The birth of a child can change a parent’s perspective on many things—work, family, career, and even small things like vacations, holidays, hobbies. Priorities can shift. Aspirations can morph into something new and unexpected. Even time can take on new dimensions. Suddenly it becomes easier to visualize the future. Looking five, ten, even twenty years down the road is simplified by picturing a child growing up.
This window on the future can be a big advantage when planning a financial future for your family. Like a child, quality investments need time to grow and mature. By synchronizing an investment with your child’s life, you can make long-term financial commitments that you might otherwise put off. For example, the birth of a child provides an excellent opportunity to begin funding a whole life insurance policy.
Easy to set up and continue funding, whole life insurance is a ready-made investment that can build up substantial value over a long period of time. For example, by a child’s twentieth birthday, the cash value of a whole life insurance policy taken out at birth will equal the premiums paid up to that time. A $15,000 policy that costs only $10 per month to fund would have a cash value of $2,400. A $35,000 policy would have a cash value of about $5,700.
The cash value of a whole life policy is a liquid asset. It can be withdrawn in time of financial emergency and paid back at a later date. Since the policyholder acts as his or her own lender, credit history is irrelevant. The “loan” cannot be denied because it really is the policyholder’s own money.

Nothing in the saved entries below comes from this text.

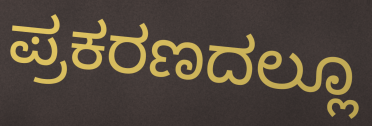
ಪ್ರಕರಣದಲ್ಲೂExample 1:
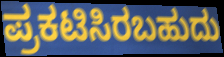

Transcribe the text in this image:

ಪ್ರಕಟಿಸಿರಬಹುದು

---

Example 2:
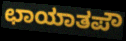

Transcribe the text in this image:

ಛಾಯಾತಪೌ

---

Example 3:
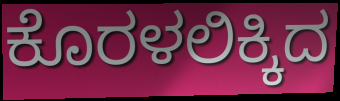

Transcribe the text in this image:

ಕೊರಳಲಿಕ್ಕಿದ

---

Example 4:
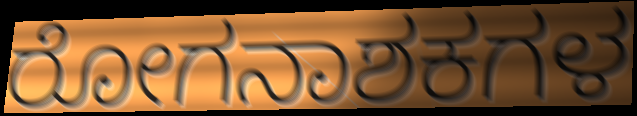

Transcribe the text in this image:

ರೋಗನಾಶಕಗಳ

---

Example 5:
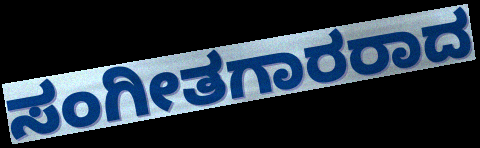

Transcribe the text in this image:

ಸಂಗೀತಗಾರರಾದ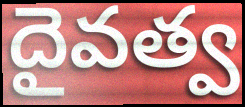
దైవత్వ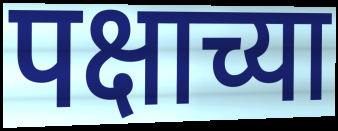
पक्षाच्या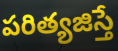
పరిత్యజిస్తేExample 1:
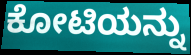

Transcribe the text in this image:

ಕೋಟಿಯನ್ನು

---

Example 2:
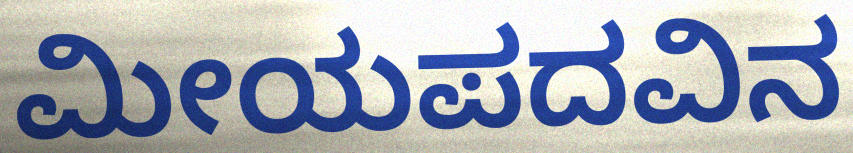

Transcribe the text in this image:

ಮೀಯಪದವಿನ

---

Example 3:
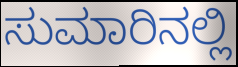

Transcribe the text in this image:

ಸುಮಾರಿನಲ್ಲಿ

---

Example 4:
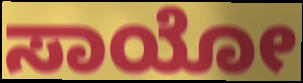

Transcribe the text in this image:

ಸಾಯೋ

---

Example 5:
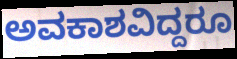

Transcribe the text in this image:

ಅವಕಾಶವಿದ್ದರೂ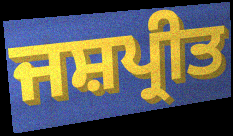
ਜਸ਼ਪ੍ਰੀਤ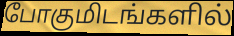
போகுமிடங்களில்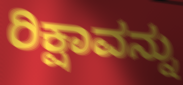
ರಿಕ್ಷಾವನ್ನು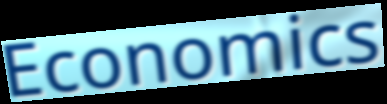
EconomicsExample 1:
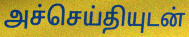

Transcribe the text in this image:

அச்செய்தியுடன்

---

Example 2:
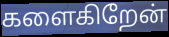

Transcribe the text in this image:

களைகிறேன்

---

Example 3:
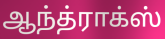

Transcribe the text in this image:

ஆந்த்ராக்ஸ்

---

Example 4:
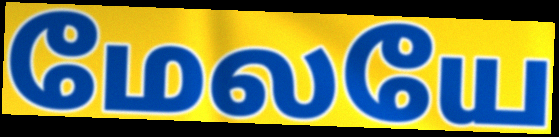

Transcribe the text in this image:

மேலயே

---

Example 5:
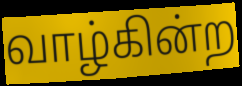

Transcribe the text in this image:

வாழ்கின்ற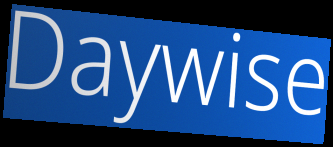
Daywise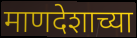
माणदेशाच्याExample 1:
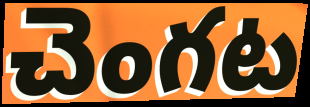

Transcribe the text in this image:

చెంగట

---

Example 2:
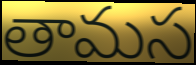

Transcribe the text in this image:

తామస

Some insurance companies double the policy’s face value when the child turns 21—without increasing the premium. You or your child may be able to buy additional coverage on policy anniversary dates, again without an increase to the premium.
The premiums for a baby’s life insurance policy are the lowest available. A whole life policy allows you to lock in these rates for a lifetime—literally. Critics of whole life insurance say you might be better off investing the money in something else. The question is, what else can you invest in for just $10 a month?
There is of course another benefit to life insurance—the one no one wants to talk about or even contemplate: It insures against unexpected death. This may seem like grim, uncaring use for your money, but you have to consider your whole family and its needs. Unpaid medical bills, funeral and burial expenses can rob a family’s savings, college fund, and home equity. Life insurance is an inexpensive way to protect a family’s financial future.